Visioni

«Karonte», gli eroi della tragedia dopo la punizione divina

«Karonte», gli eroi della tragedia dopo  la punizione divinaFoto di Monica Iacopini

Teatro Lo spettacolo di Alfonso Santagata negli anfratti delle miniere Marchi di Ravi

Pubblicato circa 8 anni faEdizione del 12 agosto 2016
Gianfranco CapittaGAVORRANO (Grosseto)

Alfonso Santagata ha coltivato per molti anni un «amore» molto teatrale: la storia della genìa dei Labdacidi, la stirpe di Laio, suo figlio Edipo, i figli di questo Antigone, Eteocle e Polinice. È la storia del potere dentro le mura di Tebe, con le sue sette porte e il suo carico di maledizioni, dal fondatore Cadmo fino a tutte le tragedie che dei figli di Edipo portano il nome, da Antigone a I sette a Tebe. Una mitologia che della classicità greca fu il cuore, coltivata da autori diversissimi tra loro, da Sofocle a Euripide.
Santagata è ripartito quasi vent’anni fa da questo nucleo drammatico, per rielaborarne un suo particolare itinerario. Tragedia ammare debuttò, in tempi di direzione Martone al Teatro di Roma, in un allestimento emozionante sulle dune di Castelporziano, sprofondato tra sabbia e flutti. Ma visse ancora in altri luoghi, ogni volta assumendone l’intima profondità, dal Cretto di Burri sui ruderi di Gibellina alle Terme romane nelle viscere di Chieti.

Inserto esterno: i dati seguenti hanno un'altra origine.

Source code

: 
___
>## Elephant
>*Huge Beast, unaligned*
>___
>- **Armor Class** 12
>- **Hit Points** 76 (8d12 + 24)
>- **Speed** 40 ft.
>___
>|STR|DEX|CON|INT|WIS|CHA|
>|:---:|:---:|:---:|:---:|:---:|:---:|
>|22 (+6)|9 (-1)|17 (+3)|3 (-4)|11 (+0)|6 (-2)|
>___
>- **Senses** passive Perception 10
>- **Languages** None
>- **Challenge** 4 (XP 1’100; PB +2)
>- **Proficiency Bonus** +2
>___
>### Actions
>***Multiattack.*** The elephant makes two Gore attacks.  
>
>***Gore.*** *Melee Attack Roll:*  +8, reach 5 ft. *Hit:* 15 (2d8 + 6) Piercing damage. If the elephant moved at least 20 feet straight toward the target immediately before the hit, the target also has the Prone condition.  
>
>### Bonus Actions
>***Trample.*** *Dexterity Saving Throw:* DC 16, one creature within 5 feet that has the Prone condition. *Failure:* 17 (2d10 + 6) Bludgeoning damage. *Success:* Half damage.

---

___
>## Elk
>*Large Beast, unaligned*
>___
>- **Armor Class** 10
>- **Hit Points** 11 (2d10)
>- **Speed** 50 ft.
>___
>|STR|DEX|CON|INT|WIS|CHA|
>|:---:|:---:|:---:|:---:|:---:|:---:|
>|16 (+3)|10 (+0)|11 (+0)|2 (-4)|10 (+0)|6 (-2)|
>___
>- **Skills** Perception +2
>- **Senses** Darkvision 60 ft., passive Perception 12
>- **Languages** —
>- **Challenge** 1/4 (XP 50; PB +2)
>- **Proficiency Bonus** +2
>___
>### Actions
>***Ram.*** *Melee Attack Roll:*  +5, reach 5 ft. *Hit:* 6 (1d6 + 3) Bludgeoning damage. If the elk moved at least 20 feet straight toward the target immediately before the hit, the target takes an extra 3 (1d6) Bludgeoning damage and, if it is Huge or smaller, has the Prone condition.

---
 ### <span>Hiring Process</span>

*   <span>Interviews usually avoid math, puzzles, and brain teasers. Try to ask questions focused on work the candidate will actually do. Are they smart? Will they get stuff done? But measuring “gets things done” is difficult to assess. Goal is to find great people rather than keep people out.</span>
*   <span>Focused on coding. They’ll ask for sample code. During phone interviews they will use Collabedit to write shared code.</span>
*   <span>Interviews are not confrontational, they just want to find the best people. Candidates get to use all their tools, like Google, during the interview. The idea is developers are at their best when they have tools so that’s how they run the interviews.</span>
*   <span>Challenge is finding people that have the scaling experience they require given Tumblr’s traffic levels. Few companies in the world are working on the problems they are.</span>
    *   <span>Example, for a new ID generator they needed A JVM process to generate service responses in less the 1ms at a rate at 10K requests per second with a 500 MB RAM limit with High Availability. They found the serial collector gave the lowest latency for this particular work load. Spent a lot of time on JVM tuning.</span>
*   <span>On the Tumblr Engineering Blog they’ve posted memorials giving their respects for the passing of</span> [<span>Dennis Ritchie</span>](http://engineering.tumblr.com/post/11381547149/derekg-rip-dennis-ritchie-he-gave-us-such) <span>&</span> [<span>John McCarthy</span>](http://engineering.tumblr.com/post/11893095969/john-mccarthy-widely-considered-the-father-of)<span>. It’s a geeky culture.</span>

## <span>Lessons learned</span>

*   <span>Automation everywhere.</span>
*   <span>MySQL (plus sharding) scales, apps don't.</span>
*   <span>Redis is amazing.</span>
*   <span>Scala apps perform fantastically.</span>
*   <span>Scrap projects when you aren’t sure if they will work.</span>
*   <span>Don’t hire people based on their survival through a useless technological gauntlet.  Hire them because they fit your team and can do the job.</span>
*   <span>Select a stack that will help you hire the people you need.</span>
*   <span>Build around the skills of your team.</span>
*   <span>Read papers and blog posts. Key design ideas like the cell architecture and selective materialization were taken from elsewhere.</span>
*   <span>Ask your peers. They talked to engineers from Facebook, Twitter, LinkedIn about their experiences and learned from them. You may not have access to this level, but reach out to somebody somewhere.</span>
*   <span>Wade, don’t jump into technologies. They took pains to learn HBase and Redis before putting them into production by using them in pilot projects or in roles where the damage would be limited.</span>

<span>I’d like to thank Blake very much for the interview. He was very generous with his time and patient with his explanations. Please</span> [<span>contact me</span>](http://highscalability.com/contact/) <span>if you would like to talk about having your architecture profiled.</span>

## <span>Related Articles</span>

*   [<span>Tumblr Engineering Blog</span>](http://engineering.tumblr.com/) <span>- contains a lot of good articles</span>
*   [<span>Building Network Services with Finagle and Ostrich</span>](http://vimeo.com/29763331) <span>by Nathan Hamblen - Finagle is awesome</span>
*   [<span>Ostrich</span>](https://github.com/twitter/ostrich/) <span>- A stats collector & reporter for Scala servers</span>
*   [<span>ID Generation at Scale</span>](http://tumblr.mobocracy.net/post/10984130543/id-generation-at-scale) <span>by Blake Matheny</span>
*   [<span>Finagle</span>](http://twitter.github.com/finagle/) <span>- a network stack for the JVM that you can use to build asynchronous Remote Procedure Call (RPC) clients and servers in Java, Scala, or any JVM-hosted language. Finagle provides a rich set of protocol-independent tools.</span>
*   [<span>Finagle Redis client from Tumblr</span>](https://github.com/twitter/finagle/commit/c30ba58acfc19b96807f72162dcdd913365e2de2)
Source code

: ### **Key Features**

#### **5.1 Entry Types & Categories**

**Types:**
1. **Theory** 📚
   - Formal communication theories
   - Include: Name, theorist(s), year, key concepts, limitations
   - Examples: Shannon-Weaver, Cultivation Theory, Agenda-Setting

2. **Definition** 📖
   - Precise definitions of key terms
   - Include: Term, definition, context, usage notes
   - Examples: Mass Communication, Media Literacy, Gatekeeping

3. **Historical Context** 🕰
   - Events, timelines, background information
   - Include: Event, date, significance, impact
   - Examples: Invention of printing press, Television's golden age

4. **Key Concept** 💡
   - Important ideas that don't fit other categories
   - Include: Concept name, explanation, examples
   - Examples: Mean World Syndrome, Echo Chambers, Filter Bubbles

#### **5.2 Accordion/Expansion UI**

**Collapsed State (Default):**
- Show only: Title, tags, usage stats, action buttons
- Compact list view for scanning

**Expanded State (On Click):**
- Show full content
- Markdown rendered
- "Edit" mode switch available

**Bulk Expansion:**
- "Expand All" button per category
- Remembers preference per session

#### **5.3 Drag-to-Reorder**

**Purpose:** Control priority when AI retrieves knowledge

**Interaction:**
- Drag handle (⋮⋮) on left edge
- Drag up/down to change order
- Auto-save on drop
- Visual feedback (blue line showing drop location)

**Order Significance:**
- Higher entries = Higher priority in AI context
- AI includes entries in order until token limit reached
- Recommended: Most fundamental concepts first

Ora l’artista ha da qualche anno radicato il proprio percorso artistico nelle Colline Metallifere in Maremma. Un luogo significativo, che mantiene vivo il ricordo della propria importanza nella storia dell’industria italiana, lo strapotere di questa ma anche il carico esistenziale di generazioni che vi hanno profuso sudore e fatica, e le lotte sociali che da quelle miniere sono sgorgate, approdate alle cronache nazionali assieme ai «fanghi di Scarlino» di triste memoria che da quelle medesime miniere scaturivano. In quei pozzi e tunnel, Santagata ha evocato con i suoi attori, ogni estate ormai da qualche anno, quelle storie e quei sentimenti «metalliferi» di chi vi ha lavorato, partendo dalle cronache storiche e dalla documentazione esistente, che è riuscito a trasformare in vibrante e attuale umanità.

Ora però, è scattato un lampo teatralmente geniale: sezionare quegli antichi miti greci con i piani, i falsipiani, i crateri, le salite e gli anfratti delle miniere Marchi di Ravi. È nato così Karonte, rappresentazione itinerante attraverso le intimità, i controluce, la rilettura a tutto tondo di quelle esistenze lontane, che il mito rende siderali come le stelle che affollano il cielo. Caronte traghettatore di ombre è la figura chiave di questo percorso, annunciato da Tiresia, l’indovino ambiguo che di tutte quelle tragedie è stato partecipe e consapevole, pur senza mai poterle impedire. È lui, a inizio spettacolo, a darcene la chiave: ha ottenuto, dopo tanto soffrire di qua e di là dell’Ade, di poter essere traghettato «in senso inverso» da Caronte, in modo che nella stessa prospettiva anche noi possiamo scorgere quei personaggi «dopo la caduta», compiere con la coscienza del dopo le azioni che furono loro fatali.

Si affievolisce in qualche modo il significato della tragedia, ma non diminuisce la sensazione di dolore e di smarrimento davanti a quelle insensate vocazioni al «peccato» e alla sua punizione, divina o meno che sia. Compaiono momenti inesistenti nella precedente Tragedia ammare, come la Colono ateniese ove giunge il vecchio Edipo, che verrà deluso dall’accoglienza, ma si consolerà con una visione sorprendente: «Ma qui siamo a teatro!». E Antigone potrà esibirsi in un vecchio successo di Mina tra gli applausi degli astanti. Che precedono di poco quelli del pubblico che concede un vero trionfo a Santagata e ai suoi attori (tra gli altri Daria Panettieri, Tommaso Taddei e Sergio Licatalosi), e alle ombre familiari e inquietanti cui hanno dato corpo e sangue.